DIRECTIONS FOR THIS TASK |
Exactly the lines from the one holding "à cet article**" through the final line of the data are wanted, copied as written.

EXCERPTED RECORDS |
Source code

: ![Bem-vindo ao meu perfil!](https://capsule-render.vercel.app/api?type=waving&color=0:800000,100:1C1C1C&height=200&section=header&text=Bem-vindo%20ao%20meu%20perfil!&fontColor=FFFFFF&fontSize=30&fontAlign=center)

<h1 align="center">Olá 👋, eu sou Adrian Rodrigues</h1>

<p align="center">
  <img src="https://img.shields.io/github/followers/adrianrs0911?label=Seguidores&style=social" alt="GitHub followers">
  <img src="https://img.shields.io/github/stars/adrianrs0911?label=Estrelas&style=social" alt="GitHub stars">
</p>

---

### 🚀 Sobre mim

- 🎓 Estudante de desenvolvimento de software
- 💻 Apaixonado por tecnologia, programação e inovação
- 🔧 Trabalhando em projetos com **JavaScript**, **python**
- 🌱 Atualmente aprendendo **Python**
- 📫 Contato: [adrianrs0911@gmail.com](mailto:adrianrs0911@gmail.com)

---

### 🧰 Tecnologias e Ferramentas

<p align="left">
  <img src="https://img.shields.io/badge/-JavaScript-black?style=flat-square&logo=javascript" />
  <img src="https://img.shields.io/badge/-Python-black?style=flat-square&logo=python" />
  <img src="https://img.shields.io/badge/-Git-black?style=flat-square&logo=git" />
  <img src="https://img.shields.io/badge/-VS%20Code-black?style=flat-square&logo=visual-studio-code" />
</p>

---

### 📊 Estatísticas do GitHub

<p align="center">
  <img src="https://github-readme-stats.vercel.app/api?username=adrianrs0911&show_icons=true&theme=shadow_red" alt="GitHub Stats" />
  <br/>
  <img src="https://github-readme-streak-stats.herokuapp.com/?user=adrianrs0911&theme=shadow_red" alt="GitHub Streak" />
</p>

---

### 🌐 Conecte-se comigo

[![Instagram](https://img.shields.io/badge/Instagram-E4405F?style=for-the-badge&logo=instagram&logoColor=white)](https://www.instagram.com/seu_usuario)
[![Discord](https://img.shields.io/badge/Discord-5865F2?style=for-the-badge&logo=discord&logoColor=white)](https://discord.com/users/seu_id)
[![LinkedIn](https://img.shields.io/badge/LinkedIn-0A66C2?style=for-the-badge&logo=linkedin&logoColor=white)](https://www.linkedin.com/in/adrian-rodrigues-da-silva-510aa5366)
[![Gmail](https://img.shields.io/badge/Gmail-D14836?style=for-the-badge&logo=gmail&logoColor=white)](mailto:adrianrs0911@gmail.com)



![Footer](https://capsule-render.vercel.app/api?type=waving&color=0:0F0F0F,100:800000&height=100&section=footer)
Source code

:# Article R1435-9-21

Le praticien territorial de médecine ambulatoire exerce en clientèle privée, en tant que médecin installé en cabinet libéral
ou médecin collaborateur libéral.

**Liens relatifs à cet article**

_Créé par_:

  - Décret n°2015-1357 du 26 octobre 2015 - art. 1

TASK RESULT |
**Liens relatifs à cet article**

_Créé par_:

  - Décret n°2015-1357 du 26 octobre 2015 - art. 1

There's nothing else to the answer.